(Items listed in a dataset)
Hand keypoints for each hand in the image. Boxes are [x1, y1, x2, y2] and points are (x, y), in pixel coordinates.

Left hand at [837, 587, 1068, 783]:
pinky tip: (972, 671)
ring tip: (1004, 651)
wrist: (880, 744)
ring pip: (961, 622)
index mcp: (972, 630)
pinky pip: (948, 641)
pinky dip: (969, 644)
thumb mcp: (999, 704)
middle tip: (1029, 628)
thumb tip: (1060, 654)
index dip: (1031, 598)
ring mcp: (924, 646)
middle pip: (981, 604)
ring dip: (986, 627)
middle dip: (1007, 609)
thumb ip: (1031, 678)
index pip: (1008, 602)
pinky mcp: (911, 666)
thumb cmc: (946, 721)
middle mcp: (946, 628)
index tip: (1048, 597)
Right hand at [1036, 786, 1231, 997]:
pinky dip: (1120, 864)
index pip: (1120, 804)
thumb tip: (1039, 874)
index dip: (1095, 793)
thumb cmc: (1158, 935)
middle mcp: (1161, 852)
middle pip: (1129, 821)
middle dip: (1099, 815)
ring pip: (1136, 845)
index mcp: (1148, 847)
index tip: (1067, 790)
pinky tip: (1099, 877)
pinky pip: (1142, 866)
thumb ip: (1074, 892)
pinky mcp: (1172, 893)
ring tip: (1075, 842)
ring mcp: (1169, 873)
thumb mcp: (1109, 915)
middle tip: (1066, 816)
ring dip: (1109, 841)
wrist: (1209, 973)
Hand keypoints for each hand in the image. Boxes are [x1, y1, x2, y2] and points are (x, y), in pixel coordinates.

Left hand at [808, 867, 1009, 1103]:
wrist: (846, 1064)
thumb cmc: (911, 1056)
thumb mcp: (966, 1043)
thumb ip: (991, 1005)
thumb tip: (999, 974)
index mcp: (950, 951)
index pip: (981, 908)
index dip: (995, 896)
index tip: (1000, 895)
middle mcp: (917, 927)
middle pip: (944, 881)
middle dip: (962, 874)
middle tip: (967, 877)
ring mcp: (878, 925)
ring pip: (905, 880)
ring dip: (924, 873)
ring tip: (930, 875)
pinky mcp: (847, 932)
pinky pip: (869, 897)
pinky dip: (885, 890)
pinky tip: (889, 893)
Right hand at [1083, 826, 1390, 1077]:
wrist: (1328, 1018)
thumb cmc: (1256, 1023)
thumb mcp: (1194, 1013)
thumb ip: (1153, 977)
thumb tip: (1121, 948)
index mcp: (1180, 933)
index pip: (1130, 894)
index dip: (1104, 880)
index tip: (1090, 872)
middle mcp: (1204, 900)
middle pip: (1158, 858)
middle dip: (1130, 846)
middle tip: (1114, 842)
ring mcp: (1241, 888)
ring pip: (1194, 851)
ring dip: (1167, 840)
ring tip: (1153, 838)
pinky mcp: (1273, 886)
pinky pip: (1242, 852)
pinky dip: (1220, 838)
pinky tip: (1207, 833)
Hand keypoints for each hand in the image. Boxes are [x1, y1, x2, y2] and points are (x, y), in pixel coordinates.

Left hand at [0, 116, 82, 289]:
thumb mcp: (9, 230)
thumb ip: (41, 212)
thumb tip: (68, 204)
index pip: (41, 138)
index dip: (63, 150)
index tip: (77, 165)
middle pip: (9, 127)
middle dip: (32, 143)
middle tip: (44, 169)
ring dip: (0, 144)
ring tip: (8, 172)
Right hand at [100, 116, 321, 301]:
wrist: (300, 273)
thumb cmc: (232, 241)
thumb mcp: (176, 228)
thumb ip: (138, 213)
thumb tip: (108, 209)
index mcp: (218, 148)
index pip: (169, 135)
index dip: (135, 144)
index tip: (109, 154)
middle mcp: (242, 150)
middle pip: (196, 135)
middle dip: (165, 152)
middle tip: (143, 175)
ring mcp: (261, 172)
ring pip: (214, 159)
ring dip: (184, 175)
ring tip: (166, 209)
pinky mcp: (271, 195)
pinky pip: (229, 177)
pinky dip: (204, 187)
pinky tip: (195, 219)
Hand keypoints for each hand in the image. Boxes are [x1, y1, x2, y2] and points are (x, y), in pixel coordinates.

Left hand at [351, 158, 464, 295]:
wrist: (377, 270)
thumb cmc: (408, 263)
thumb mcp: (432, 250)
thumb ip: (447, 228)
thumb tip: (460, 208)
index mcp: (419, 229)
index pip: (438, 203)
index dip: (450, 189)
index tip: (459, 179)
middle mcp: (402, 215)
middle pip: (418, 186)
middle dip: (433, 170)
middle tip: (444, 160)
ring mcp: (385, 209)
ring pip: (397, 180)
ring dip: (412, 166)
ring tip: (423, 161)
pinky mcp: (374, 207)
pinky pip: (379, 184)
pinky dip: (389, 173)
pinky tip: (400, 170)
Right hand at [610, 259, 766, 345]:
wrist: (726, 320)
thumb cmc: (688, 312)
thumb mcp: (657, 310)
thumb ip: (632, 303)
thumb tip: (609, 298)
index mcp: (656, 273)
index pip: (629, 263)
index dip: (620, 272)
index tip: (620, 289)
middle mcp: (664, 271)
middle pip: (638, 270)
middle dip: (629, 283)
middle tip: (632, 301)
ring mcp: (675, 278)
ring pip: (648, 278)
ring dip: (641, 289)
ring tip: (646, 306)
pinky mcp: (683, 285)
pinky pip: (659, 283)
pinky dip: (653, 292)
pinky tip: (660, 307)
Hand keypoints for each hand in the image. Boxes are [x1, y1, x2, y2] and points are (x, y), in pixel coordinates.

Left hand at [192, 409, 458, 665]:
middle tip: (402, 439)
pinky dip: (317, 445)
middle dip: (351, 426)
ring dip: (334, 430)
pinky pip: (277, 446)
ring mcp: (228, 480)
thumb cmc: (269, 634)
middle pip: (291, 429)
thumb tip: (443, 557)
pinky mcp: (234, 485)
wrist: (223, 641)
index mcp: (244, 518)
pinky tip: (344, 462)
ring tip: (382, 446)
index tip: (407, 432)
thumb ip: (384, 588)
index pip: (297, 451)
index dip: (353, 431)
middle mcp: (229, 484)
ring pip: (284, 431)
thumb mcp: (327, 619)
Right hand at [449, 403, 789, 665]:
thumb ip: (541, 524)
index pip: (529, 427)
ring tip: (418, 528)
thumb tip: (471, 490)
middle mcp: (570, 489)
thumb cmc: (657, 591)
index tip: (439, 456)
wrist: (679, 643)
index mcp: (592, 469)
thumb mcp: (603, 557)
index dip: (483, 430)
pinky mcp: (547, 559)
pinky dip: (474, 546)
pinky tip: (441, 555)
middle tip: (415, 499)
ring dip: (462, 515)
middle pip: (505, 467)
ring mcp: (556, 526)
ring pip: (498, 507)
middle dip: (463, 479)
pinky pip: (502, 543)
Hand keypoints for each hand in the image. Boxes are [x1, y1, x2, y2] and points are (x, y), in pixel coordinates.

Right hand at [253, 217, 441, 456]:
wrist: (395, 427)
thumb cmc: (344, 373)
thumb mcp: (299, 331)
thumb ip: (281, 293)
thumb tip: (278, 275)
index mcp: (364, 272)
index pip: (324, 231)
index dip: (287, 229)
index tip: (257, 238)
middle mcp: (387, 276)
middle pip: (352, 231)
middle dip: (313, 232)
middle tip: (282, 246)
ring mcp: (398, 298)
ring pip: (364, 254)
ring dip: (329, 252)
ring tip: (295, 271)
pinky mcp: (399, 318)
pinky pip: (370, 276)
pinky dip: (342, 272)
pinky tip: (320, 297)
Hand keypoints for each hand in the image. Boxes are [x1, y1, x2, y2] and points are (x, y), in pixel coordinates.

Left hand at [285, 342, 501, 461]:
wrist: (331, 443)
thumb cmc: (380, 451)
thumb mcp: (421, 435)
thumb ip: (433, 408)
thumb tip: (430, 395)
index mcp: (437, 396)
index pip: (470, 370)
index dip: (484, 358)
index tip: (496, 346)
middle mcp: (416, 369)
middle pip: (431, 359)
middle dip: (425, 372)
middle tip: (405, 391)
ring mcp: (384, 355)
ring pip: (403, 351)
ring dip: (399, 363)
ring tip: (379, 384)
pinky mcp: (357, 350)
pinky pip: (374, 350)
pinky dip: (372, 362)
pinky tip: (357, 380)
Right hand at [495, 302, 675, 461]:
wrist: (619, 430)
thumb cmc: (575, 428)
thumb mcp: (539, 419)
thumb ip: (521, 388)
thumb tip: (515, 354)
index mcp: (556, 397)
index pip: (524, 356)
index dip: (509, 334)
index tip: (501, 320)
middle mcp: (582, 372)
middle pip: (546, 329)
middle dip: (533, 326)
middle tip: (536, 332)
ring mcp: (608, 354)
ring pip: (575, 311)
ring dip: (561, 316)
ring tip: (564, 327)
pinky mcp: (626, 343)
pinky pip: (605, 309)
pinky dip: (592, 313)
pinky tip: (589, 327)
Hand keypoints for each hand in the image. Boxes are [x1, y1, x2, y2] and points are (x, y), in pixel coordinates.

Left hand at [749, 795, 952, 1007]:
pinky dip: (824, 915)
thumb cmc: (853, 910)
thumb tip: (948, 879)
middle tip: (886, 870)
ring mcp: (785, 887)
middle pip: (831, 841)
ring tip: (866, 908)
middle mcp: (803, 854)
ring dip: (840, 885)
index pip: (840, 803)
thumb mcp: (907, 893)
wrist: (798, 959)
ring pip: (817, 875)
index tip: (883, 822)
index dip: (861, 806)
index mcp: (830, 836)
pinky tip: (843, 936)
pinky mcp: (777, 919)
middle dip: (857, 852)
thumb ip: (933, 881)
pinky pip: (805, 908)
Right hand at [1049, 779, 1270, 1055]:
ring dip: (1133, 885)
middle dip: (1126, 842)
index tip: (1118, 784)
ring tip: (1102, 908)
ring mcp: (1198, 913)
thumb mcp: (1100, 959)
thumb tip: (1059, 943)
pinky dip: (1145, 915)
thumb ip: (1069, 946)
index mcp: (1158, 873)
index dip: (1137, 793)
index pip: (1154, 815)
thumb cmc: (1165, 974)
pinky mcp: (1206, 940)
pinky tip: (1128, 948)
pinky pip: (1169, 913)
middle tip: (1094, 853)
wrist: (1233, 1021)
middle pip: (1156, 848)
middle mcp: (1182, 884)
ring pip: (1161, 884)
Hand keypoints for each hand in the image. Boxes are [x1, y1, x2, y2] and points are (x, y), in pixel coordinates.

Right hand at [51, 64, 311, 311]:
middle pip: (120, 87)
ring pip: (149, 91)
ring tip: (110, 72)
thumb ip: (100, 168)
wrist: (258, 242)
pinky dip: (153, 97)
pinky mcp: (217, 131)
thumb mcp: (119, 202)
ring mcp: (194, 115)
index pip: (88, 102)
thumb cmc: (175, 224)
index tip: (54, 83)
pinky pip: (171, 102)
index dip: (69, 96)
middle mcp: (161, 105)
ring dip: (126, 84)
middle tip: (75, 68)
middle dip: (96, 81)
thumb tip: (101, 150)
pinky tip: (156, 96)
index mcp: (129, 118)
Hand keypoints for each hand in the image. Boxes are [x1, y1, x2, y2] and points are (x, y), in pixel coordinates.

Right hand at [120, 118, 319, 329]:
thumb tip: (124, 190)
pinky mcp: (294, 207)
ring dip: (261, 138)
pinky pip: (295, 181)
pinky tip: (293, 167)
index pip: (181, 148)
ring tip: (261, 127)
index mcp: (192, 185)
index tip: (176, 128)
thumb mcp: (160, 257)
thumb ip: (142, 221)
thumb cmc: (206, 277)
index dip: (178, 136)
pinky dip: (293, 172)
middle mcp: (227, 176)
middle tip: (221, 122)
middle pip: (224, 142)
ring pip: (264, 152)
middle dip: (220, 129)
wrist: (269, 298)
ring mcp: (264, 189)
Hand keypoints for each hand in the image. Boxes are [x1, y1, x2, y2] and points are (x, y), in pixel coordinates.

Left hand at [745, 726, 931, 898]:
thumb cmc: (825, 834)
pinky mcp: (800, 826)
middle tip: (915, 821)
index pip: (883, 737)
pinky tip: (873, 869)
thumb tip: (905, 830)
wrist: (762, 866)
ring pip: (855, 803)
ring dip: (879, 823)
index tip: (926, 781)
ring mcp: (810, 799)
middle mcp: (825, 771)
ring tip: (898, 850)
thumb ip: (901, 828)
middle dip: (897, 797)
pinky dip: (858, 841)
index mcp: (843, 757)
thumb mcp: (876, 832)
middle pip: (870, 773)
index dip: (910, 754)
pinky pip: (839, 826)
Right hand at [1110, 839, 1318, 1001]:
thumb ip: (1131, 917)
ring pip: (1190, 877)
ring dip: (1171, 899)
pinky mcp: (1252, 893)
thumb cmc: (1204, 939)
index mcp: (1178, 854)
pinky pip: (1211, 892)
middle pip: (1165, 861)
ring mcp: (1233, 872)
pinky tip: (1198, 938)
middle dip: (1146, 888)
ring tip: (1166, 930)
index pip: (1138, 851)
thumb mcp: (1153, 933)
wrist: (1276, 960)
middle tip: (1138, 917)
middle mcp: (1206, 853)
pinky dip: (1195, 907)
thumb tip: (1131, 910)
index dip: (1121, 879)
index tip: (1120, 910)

- **Task instructions**
In the records above, find the line with "pinky dip: (653, 292)"; write out exactly that line and each one after it, stopping after the line with "wrist: (223, 641)".

- **Result for this task**
pinky dip: (653, 292)
pinky tip: (660, 307)
Hand keypoints for each hand in the image. Boxes are [x1, y1, x2, y2] and points are (x, y), in pixel coordinates.

Left hand at [192, 409, 458, 665]:
middle tip: (402, 439)
pinky dip: (317, 445)
middle dip: (351, 426)
ring dip: (334, 430)
pinky pip: (277, 446)
ring mcp: (228, 480)
thumb cmc: (269, 634)
middle pip: (291, 429)
thumb tip: (443, 557)
pinky mcp: (234, 485)
wrist: (223, 641)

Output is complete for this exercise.